__Exercise passage__.
# # # # # # #

Winners politely offered thanks to the HFPA (accepting the prize for “Borat,” Sacha Baron Cohen directed his to “the all-white HFPA”) and references to the controversy from those in attendance were few and mostly indirect and gentle. (“It’s great to be Black at the Golden Globes,” said presenter Sterling K. Brown, who days earlier posted on Instagram that the HFPA’s lack of Black members “illustrates a level of irresponsibility that should not be ignored.”)

One year after the group drew fire for not nominating any female directors, the HFPA nominated three women in the category: Chloe Zhao (“Nomadland”), Regina King (“One Night in Miami”) and Emerald Fennell (“Promising Young Woman”). With the win for her poetic drama set starring Frances McDormand as a woman drawn out onto the road in search of work, Zhao became the first woman to win the directing Globe since Barbra Streisand won for her 1983 film “Yentl.”

# # # # # # #

Collected data:
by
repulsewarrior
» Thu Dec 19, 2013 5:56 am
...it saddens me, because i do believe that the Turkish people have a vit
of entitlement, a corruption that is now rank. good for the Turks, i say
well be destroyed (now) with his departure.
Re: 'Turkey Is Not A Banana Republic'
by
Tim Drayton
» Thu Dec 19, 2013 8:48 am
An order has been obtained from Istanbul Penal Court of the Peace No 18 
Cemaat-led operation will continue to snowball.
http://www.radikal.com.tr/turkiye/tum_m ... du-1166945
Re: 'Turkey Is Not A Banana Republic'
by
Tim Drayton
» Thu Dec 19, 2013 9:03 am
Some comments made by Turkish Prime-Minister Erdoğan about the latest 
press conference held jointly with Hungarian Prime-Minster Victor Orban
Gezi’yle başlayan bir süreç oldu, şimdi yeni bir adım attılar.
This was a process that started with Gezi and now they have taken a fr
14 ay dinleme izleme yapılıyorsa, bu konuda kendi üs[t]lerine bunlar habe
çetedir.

# # # # # # #

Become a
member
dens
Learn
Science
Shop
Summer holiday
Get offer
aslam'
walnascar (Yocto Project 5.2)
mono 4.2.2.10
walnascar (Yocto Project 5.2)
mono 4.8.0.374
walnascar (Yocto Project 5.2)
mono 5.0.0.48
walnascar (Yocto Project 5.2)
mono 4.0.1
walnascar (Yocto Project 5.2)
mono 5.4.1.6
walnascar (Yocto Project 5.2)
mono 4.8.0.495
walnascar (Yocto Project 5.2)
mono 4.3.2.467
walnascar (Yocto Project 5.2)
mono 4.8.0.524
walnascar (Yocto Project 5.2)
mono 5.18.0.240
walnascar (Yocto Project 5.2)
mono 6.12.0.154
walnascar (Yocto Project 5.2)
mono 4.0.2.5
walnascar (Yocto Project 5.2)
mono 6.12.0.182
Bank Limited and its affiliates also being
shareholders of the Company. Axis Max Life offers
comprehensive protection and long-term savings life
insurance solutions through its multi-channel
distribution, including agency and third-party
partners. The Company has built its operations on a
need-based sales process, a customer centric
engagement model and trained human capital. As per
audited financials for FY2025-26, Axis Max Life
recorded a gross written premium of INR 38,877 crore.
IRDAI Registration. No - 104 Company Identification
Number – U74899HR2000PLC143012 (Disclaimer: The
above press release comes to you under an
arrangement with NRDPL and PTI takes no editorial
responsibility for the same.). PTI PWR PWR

# # # # # # #

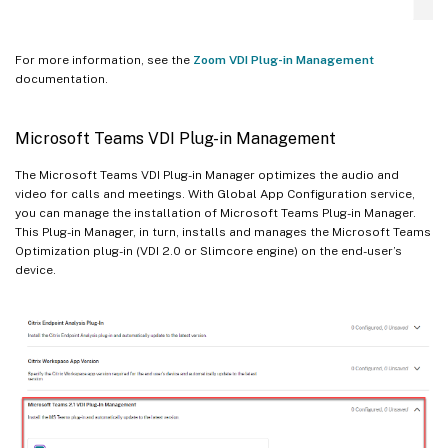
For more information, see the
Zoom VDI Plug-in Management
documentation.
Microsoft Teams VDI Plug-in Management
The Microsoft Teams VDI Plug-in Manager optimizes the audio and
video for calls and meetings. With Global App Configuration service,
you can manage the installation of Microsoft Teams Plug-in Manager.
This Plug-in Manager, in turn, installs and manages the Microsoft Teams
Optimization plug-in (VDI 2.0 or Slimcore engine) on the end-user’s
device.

# # # # # # #

__Work task 1__. According to the Golden Globes passage, which three women did the HFPA nominate in the directing category?
__Work task 2__. Translate this sentence from the Golden Globes passage into Spanish: "One year after the group drew fire for not nominating any female directors, the HFPA nominated three women in the category: Chloe Zhao (“Nomadland”), Regina King (“One Night in Miami”) and Emerald Fennell (“Promising Young Woman”)."

__Expected answer 1__. Chloe Zhao, Regina King and Emerald Fennell.

__Expected answer 2__. Un año después de que el grupo recibiera críticas por no nominar a ninguna directora, la HFPA nominó a tres mujeres en la categoría: Chloe Zhao («Nomadland»), Regina King («One Night in Miami») y Emerald Fennell («Promising Young Woman»).